In the 1970s, astronomers discovered that the Milky Way, along with all the other galaxies in our neighbourhood, were hurtling towards the same region of space – as if someone had pulled a plughole in the cosmos.
This mysterious region, 150 million light years away, must have an enormous gravitational pull, and so astronomers dubbed it the Great Attractor.
Later, astronomers realised the Great Attractor itself was in motion, being pulled towards an even stronger source of gravity, the Shapley Supercluster, a further 600 million light-years distant.
But neither of these two massive structures could fully explain the breakneck hurtling of our own Milky Way.
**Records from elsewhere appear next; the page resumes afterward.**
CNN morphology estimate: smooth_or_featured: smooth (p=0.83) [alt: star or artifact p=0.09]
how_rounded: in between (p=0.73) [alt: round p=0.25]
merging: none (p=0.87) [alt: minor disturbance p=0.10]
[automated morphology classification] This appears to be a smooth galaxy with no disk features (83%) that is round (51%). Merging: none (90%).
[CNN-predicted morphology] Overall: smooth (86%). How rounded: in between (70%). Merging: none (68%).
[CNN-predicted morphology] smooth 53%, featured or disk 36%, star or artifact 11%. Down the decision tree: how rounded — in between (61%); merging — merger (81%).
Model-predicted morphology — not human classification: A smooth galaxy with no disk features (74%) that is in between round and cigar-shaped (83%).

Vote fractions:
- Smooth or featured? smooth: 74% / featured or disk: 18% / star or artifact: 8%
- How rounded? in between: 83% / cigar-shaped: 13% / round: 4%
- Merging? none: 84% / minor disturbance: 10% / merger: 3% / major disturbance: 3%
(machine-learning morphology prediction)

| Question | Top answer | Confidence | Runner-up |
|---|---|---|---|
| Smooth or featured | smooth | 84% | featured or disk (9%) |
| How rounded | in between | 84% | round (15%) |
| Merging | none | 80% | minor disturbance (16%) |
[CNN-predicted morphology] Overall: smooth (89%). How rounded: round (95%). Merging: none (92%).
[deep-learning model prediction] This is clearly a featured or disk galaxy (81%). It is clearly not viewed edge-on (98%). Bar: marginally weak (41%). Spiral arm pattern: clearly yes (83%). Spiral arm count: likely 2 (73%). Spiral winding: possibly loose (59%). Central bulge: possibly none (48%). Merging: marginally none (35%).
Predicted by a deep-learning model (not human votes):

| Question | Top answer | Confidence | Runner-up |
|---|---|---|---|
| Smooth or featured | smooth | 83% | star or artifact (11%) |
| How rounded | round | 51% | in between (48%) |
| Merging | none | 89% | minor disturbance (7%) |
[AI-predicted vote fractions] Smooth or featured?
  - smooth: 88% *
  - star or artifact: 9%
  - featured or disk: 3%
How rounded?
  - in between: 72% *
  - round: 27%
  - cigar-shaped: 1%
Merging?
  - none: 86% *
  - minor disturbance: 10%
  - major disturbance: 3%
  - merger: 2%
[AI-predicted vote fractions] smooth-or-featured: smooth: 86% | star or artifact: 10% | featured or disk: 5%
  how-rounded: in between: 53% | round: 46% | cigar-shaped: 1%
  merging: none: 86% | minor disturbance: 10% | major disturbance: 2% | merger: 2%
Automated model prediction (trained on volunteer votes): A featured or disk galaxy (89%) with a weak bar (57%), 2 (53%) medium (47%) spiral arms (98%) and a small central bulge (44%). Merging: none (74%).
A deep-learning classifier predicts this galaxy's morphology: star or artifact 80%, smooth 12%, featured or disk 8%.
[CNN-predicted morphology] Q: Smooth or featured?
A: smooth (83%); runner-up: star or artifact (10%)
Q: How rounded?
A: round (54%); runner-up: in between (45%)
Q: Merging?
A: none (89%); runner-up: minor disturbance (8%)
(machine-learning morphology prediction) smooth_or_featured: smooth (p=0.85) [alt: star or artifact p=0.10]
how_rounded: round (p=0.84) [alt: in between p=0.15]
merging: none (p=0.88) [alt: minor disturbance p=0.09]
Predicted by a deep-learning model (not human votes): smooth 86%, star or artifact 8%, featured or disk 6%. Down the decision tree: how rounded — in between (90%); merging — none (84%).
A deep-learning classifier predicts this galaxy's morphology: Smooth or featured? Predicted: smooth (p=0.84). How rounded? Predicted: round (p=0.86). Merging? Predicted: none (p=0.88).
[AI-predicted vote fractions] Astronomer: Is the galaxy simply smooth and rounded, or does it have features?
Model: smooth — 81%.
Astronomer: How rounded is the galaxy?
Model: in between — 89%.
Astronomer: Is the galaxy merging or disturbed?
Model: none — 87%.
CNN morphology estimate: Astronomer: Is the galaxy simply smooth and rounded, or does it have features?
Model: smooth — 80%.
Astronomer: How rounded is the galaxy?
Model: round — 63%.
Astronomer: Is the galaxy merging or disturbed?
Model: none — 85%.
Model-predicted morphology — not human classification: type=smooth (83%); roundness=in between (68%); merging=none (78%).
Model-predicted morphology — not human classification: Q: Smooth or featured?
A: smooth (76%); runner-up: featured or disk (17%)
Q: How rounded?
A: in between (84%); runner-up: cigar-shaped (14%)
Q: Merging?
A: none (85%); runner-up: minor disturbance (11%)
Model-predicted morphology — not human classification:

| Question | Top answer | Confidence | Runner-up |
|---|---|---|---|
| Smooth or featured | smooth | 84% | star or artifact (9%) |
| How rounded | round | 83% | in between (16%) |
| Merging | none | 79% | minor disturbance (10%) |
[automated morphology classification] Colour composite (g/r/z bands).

Their direction of pull didn’t quite match up.
Now, astronomers led by Yehuda Hoffman at the Hebrew University in Jerusalem have identified the missing piece of the puzzle.
Through mapping the ‘flow’ of galaxies in our pocket of the universe, the team realised out that besides being pulled in one direction by Shapley and the Great Attractor, the Milky Way is also being pushed from behind – most probably by a huge region of space almost completely empty of galaxies.
What’s more, the direction of this push aligns almost exactly with the direction we’re actually travelling.
They dub the void the “dipole repeller” because the flow lines of galaxies (away from the Repeller and towards Shapley) create field lines similar to a dipole magnet.
Like everywhere else in the universe, the void is expanding, but without the gravity of any galaxies to keep its expansion in check. This means the expanding void pushes on nearby galaxies (including our own) a bit like bubbles of air expanding inside a rising cake.
In 2014, study co-authors Brent Tully from the University of Hawaii in the US and Helene Courtois from the University of Lyon in France used the same technique to measure the extent of our home supercluster, Laniakea – a local metropolis of 100,000 galaxies.
The next step is to survey the Repeller itself, and confirm the huge region empty of galaxies they expect. A strange situation where astronomers will look into their telescopes and hope to see … nothing.